Bill if you're listening... I don't want something that looks good on a desk, or that I can comfortably rest in my lap. I want something that can be held for an entire movie on the train, put into my (slightly) oversized jacket pocket when I'm done the show to listen to my music with an A2DP BT headset, which also allows me to take a call when it comes in. [By the way saying that I could just use BT to connect to my cellphone and connect that way, is a cop-out, and means that I still need to carry around another device, and means that I'll stick with my Treo]

Then when I get home, it auto syncs with my PC via WiFi until I get to my desk, where I drop it into it's dock. While charging in the I/O dock, automatically the display switches to the monitor attached to the dock, or even better, the networked PC that I'm syncing with, so I don't have to change any configuration.

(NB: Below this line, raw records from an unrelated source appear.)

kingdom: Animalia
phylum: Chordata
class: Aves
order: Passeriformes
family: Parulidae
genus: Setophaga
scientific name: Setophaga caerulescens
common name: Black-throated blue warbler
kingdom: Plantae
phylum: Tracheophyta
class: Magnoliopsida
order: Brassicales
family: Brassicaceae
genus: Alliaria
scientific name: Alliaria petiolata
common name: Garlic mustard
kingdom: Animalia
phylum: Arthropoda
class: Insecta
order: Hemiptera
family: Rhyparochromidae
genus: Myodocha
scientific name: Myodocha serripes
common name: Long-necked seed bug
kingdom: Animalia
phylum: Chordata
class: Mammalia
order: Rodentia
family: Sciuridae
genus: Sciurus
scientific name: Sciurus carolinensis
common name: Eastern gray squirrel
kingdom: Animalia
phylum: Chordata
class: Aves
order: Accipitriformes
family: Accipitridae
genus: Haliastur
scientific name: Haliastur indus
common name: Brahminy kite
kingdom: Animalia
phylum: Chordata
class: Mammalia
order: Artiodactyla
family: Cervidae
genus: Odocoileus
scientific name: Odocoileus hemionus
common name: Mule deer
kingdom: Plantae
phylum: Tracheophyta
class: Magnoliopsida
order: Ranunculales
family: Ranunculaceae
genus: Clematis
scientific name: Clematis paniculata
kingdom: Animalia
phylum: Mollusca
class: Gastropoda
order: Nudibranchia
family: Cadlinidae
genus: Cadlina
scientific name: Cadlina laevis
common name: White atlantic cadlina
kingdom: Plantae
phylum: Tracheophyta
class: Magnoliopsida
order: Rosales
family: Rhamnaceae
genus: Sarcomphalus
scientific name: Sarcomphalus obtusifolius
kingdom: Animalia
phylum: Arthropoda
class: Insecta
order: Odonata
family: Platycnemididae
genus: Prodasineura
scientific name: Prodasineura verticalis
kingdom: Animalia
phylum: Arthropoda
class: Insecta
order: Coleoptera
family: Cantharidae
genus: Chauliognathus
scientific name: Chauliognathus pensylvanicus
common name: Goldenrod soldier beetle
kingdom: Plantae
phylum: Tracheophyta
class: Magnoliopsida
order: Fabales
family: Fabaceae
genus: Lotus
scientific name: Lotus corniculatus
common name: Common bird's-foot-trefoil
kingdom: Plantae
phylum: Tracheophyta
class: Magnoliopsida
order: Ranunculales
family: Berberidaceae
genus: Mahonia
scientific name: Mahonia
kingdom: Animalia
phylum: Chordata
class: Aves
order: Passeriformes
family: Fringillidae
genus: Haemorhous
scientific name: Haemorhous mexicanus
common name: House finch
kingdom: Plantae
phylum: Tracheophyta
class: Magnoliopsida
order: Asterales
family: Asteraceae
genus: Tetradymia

When it's time to head out for the night, slip it into the dashboard dock of the car for the GPS navigation, with dynamic downloads of local features over cellular, or eventually WiMax, hands-free calls, and music already on my UMPC. When filling up at the service station, my passenger could order the movie tickets ahead of time, and check the reservations, all before getting to the destination.

If you want to make a lifestyle device, then you have to build the device around the lifestyle. Not just a tiny Tablet-PC. As with cell phones, they didn't gain widespread usage, or even acceptance until they truly became "pocket-sized" handhelds.


P.S. Yes, I do get that it's still a first-gen device. But that's no excuse for half measures.